> Exercise task 1:
Swap "option" for "setting" and write out the Sketchup thread from "I like how you" through "few weeks ago.".
> Exercise task 2:
Carry on the Sketchup forum thread after its final post.

# Sketchup



## Lotus (Nov 12, 2004)

I found this awesome program I love using it its just like Cad but free.
http://sketchup.google.com/

Lets you make stuff like this


----------



## TommaHawk (Sep 18, 2007)

I love Sketchup - I haven't done anything with it for a while though. So easy and so fun!

I like how you did the exposed brick. I'll need to look for that option in there somewhere.


----------



## Terrormaster (Sep 27, 2007)

Yup, Sketchup rocks... Had posted about it HERE a few weeks ago.

Love the columns you've put together. Is that a custom texture or did you had tweek the exposed bricks with the polygon tool?

-TM


----------



## Dr Morbius (Sep 21, 2004)

Did a mockup of my house too...Ok, I'm still learning I just tried it for the first time today..heheh.









Then I added a fence and facades just kicking ideas around. Anyone know of where to get extra textures?


----------



## Dr Morbius (Sep 21, 2004)

Cool! I found the trees and shadows tool...YAY!


----------



## Dr Morbius (Sep 21, 2004)

Party at my house!! LOL!


----------



## BoysinBoo (Dec 10, 2007)

Looks like the party is already out of hand. Did somebody have a heart attack from partying too hard. . . And who the hell called the cops!


----------



## Terrormaster (Sep 27, 2007)

Noice Doc! Where's the keg though?

-TM


----------



## Dr Morbius (Sep 21, 2004)

BoysinBoo said:


> Looks like the party is already out of hand. Did somebody have a heart attack from partying too hard. . . And who the hell called the cops!


I live in SALINAS CA...Cops are always around!! And I think the ambulance is for a gang shooting...Grrr..

> Data listing:
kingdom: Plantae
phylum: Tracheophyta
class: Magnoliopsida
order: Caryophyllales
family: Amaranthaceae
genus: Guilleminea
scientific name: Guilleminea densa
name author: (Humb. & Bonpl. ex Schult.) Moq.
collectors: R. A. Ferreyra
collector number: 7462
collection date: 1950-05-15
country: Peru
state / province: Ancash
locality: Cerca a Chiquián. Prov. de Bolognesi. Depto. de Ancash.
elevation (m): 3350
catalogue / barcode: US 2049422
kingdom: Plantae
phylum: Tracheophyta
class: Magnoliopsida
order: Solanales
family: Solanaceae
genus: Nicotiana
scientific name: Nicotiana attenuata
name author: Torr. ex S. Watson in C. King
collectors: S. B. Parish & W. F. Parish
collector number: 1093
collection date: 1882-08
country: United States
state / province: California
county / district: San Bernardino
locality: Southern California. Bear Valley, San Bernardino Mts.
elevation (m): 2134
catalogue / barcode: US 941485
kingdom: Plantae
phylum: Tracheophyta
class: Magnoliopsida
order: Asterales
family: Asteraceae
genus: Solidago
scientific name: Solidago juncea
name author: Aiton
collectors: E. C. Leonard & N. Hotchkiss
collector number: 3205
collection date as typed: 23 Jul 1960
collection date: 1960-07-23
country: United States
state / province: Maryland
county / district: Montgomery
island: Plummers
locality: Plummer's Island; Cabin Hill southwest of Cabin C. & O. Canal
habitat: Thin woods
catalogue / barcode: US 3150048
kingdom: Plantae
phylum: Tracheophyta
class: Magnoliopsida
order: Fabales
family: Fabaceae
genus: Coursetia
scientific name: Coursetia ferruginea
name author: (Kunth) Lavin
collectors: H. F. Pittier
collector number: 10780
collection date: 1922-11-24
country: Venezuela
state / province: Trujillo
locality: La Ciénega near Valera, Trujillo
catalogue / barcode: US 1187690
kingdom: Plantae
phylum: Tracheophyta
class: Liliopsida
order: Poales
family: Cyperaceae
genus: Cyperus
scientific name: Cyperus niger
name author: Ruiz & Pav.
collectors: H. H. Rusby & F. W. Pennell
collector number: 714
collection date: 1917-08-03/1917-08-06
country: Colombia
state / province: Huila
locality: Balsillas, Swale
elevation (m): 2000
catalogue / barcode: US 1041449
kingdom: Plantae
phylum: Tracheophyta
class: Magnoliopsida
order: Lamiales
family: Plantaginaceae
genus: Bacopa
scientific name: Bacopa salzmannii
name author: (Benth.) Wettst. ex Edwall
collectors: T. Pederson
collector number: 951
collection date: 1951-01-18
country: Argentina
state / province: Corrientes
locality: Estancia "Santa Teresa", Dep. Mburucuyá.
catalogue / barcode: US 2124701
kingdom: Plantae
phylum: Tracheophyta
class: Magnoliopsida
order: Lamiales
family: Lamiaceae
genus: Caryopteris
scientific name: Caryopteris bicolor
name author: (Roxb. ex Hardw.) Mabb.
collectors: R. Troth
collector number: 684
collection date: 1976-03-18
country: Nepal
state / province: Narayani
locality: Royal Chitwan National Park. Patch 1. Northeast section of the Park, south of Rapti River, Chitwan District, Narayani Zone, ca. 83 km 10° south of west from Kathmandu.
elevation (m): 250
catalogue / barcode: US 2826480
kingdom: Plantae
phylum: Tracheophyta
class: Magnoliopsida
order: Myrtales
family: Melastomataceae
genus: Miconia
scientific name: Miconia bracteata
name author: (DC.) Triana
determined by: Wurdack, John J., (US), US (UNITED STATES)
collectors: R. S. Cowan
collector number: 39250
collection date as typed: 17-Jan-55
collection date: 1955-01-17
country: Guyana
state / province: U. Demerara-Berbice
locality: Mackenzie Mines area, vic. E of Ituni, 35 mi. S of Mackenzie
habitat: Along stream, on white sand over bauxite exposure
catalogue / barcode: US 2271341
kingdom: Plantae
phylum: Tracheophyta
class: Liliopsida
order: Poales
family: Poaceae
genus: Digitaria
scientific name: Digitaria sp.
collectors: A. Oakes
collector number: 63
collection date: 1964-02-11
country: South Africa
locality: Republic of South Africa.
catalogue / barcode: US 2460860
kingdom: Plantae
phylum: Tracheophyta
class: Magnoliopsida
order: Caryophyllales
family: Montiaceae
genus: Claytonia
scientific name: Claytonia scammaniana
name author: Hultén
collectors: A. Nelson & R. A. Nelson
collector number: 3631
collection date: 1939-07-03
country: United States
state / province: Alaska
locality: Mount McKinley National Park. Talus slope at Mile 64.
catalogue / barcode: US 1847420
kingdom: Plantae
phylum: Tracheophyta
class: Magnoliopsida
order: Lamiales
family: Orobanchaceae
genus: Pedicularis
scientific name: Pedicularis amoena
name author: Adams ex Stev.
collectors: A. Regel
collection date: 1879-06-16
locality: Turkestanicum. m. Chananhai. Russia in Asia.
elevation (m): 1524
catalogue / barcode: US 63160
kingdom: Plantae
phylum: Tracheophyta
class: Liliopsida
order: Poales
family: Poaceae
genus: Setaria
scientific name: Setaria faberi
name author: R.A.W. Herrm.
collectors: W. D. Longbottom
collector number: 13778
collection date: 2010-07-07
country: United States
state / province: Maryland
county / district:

> Output 1:
I like how you did the exposed brick. I'll need to look for that setting in there somewhere.


----------



## Terrormaster (Sep 27, 2007)

Yup, Sketchup rocks... Had posted about it HERE a few weeks ago.

> Output 2:
Terrormaster said:


> Noice Doc! Where's the keg though?
> 
> -TM


I need to figure out how to render one...Any ideas?! Oh wait..Check the garage. Lot's of Miller high life in there!


----------



## ryanhailey (Jun 25, 2007)

http://sketchup.google.com/bonuspacks.html
Here is alink for sketchup extras including materials


----------



## Dr Morbius (Sep 21, 2004)

Cool, thanks! Got em!


----------



## BallstonManor (Jul 31, 2008)

Dr. Morbius - Google "Kerkythea". It's a rendering engine that works with a few different applications, including SketchUp. I render my stuff with Kerky. There's a bit of a learning curve, but the results are pretty impressive, including some top notch lighting effects.

Anyone curious how well Kerky renders, just google image search "kerkythea sketchup" and be amazed.


----------



## Dr Morbius (Sep 21, 2004)

Thanks BM..The fact that it's FREE makes the learning curve worth it. I'll definitly give it a shot, downloading it now. Looks amazing for sure!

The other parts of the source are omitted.